- Document section

::::::::::

Skin Deep

This past Spring, I found myself “unusually fascinated” by an ancient piece of history that had somehow eluded me for most of my life.

Like most people, I imagine, I have probably seen various manifestations of the Chi Rho symbol thousands of times in my life but had never once paused to consider its origin or what it might mean to me personally. Prior to 2013, I very much doubt that I would have been able even to articulate the phrase “Chi Rho” in response to seeing this symbol…and I was in a Greek fraternity all through college!

But then, we all see what we wish to see, and our prevailing interests have a way of casting a shadow over anything that might unsettle our thinking. For example, there’s a large Chi Rho adorning the front of another church building here in downtown Columbia, Mo. I don’t mind telling you that from 1993 to 1997 I never really thought about it all that much as I walked past, on my way to the corner liquor store. A symbolic reminder of a magnificent moment in time…entirely lost on my self-focused soul committed to self-destruction.

The item that captivated me earlier this year was the Battle of the Milvian Bridge in the year 312. Those who care to find out more can check out these results of a quick Google search; this particular battle caught my attention not so much for the fact that the outnumbered military forces of Constantine prevailed over those of Maxentius, but more due to the pre-battle story handed down to us by the noted historian Eusebius.

The vision of Constantine prior to the
Battle of the Milvian Bridge.

::::::::::

- Recorded information
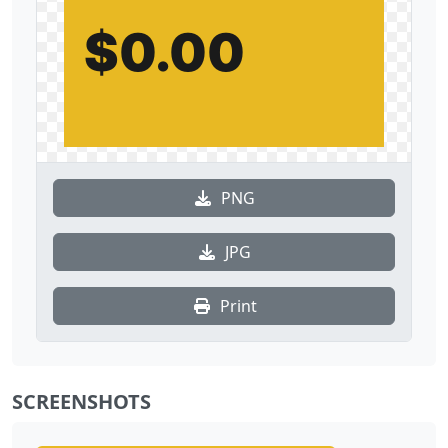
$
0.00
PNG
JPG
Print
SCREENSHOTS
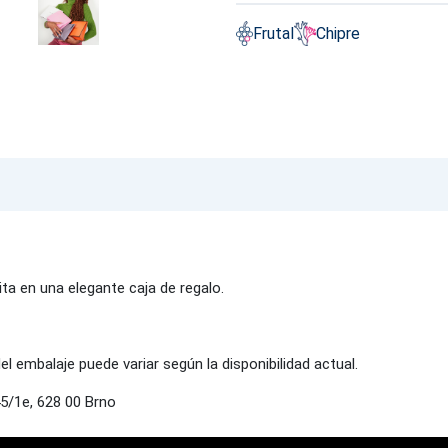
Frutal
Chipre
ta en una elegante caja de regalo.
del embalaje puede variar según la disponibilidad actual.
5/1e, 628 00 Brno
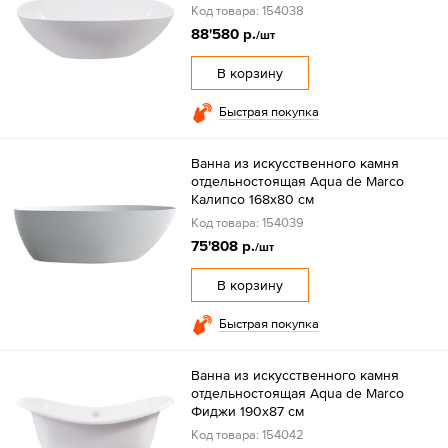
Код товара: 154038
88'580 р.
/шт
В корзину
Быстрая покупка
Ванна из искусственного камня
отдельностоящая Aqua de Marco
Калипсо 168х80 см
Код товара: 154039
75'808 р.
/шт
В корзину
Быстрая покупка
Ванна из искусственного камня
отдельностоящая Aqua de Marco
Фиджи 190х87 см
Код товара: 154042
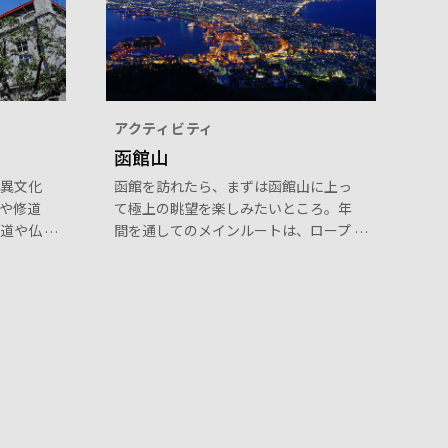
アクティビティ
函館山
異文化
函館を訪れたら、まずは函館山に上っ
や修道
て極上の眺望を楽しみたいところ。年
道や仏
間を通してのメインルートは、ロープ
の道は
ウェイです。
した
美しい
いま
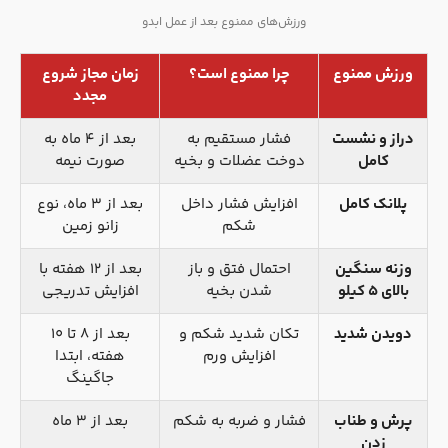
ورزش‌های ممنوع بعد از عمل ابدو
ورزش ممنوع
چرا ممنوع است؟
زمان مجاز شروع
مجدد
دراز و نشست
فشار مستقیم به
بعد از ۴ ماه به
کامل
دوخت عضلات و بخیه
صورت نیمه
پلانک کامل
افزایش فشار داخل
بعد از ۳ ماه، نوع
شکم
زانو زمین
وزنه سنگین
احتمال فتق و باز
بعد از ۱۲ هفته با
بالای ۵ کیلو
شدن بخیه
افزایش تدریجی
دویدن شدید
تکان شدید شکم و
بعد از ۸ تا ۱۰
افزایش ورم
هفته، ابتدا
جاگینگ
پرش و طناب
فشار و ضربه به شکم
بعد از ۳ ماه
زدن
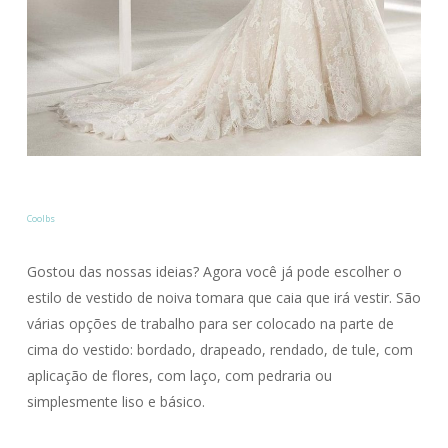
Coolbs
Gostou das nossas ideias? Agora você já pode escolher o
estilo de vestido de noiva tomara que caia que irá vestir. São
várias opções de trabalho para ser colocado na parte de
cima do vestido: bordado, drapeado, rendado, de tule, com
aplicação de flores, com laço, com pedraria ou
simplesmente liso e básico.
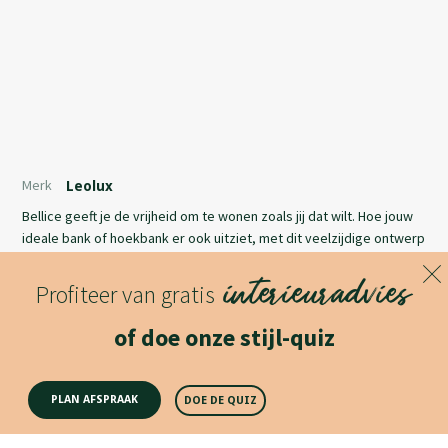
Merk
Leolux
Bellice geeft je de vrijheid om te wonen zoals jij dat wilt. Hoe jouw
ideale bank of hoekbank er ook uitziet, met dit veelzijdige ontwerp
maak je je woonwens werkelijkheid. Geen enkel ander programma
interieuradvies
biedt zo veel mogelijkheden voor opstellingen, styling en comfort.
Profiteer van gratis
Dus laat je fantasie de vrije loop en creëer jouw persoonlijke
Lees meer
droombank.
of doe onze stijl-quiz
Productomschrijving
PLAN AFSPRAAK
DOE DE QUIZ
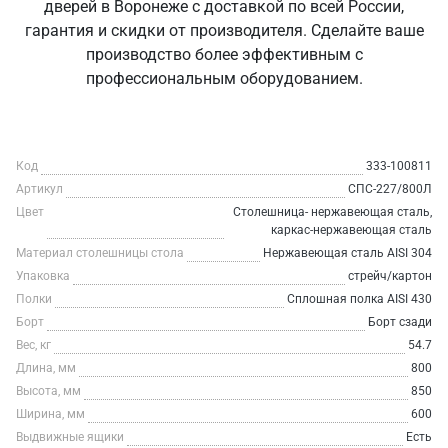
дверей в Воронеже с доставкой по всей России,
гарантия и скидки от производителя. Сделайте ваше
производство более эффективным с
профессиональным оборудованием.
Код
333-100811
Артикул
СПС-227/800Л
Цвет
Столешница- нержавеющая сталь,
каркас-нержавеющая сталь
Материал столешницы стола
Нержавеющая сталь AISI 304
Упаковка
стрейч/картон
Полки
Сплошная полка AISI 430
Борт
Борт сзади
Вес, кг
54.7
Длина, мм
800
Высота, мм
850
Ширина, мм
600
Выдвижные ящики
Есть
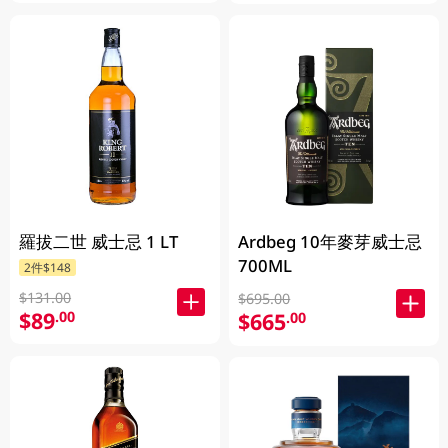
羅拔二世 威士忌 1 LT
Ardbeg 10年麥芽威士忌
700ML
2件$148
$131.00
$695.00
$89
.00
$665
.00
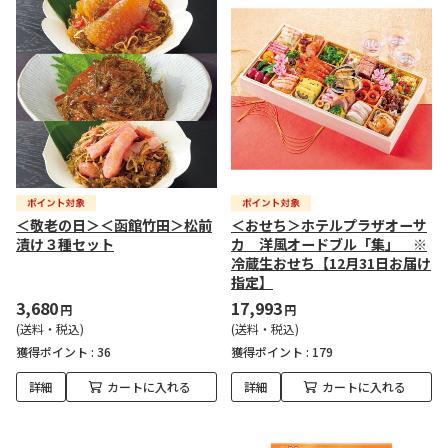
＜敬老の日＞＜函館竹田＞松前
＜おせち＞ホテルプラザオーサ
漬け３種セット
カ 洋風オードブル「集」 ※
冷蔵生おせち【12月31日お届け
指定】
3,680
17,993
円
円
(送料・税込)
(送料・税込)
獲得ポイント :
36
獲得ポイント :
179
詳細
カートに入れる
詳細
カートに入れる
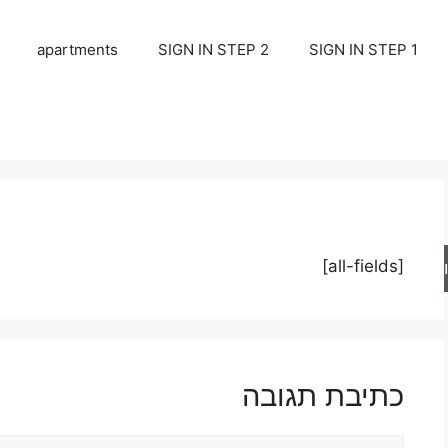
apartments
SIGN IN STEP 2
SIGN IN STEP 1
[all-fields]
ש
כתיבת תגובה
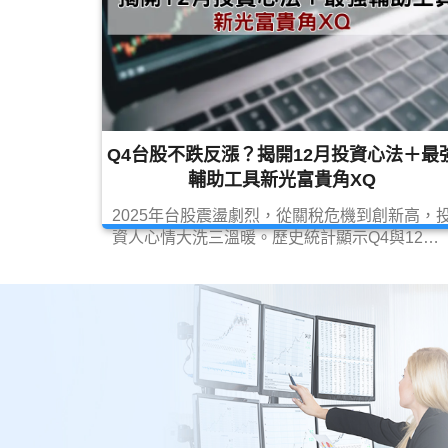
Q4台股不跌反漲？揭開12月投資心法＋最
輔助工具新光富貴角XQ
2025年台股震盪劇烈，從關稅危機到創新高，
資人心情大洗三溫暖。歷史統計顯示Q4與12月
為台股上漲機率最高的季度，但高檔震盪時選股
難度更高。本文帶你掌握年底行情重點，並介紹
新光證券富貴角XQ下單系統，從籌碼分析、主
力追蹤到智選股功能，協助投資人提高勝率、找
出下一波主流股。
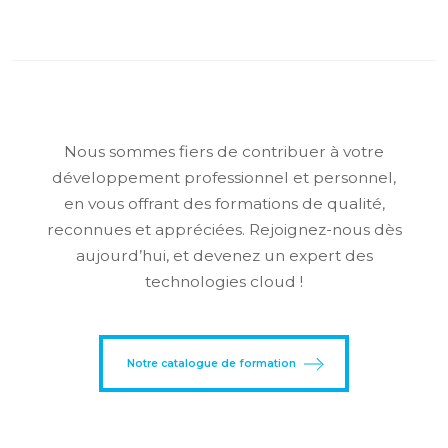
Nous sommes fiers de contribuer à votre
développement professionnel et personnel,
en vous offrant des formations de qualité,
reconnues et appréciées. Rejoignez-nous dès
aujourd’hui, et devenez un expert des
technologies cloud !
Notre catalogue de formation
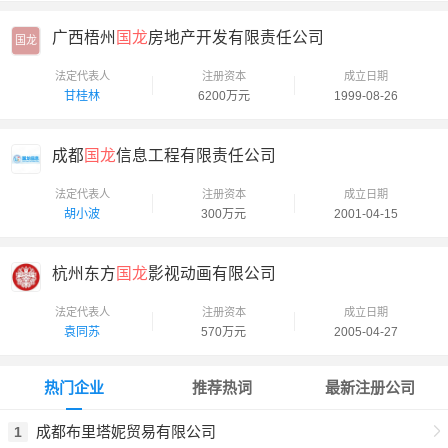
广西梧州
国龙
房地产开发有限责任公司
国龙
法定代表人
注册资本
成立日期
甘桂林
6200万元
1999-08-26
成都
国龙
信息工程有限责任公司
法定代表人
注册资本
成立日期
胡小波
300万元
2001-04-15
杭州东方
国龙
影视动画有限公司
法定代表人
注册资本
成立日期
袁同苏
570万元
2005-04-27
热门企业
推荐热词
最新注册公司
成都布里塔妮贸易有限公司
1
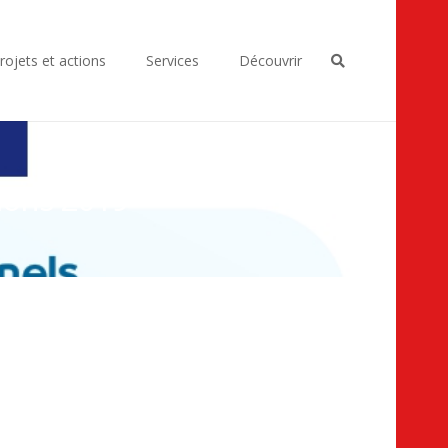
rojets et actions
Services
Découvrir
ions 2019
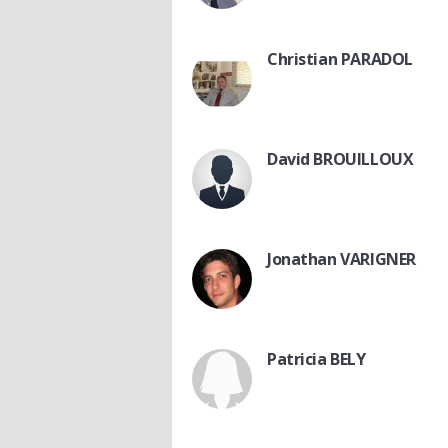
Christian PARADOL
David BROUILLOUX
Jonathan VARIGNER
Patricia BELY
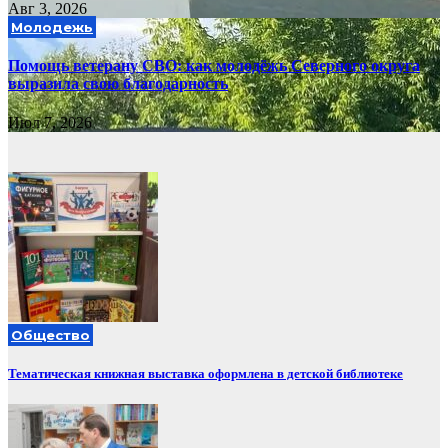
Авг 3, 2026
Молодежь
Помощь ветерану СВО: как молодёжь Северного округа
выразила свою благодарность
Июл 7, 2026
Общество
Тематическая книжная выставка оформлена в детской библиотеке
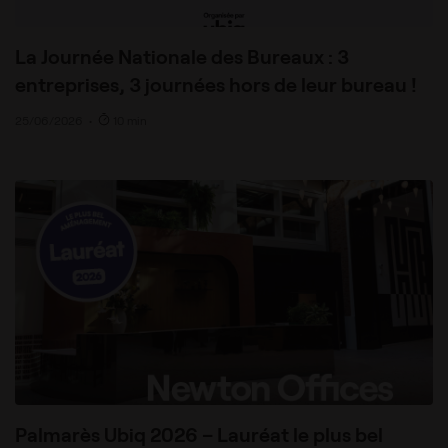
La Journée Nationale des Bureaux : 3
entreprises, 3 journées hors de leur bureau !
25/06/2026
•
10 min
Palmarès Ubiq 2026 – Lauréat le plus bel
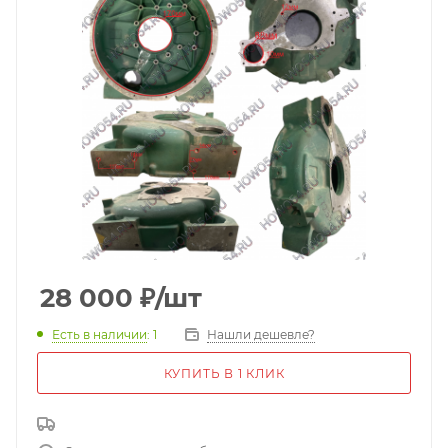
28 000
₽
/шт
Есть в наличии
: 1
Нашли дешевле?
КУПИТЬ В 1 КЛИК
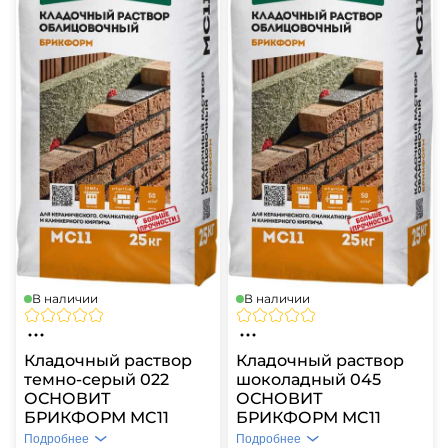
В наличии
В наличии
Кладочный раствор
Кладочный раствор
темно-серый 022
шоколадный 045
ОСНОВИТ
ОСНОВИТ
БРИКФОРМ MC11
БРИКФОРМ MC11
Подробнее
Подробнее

::::::::::

- Directions
a) Print the stretch of the Chi Rho essay from "This past Spring, I" through "all through college!", word for word.
b) Go on with the Chi Rho essay, picking up from the point where it stops.

- Answers
a)
This past Spring, I found myself “unusually fascinated” by an ancient piece of history that had somehow eluded me for most of my life.

Like most people, I imagine, I have probably seen various manifestations of the Chi Rho symbol thousands of times in my life but had never once paused to consider its origin or what it might mean to me personally. Prior to 2013, I very much doubt that I would have been able even to articulate the phrase “Chi Rho” in response to seeing this symbol…and I was in a Greek fraternity all through college!

b)
According to Eusebius, Constantine experienced a vision of Jesus the night before the battle and was inspired to paint Chi Rho – the first two letters in Greek for “Christ” – on his helmet and shield, instructing his personal body guard and soldiers to do likewise. After his amazing, unlikely victory over Maxentius, Constantine attributed his military triumph to “the God of the Christians” and later issued the Edict of Milan, thus marking the official end of Christian persecution in the newly-unified Roman Empire.

As I did my assigned research last semester, I couldn’t help but notice that Internet searches were consistently bringing up images of modern-day tattoos of these Greek letters, with some versions adding smaller Alpha and Omega characters in reference to Revelation 22:13. For the briefest of moments, I actually thought it might be cool to have a Chi Rho symbol tattooed over my heart, a lifelong reminder of the One to whom I belong.

But then I snapped out of it.

The history of the church is somewhat ambivalent to the authenticity of the conversion of Constantine. True, he demonstrated tolerance to the Christian church, but it was a tolerance that very closely hewed to the requirements of his own enormous political and military ambitions. To put it bluntly, Constantine’s acceptance of Christ never really got in the way of his own massive agenda. It’s a toss-up whether or not he was “the real deal,” and many church historians seem to think, “Probably not.” The allegiance of Constantine probably went no deeper than the layer of paint on the shields of his soldiers.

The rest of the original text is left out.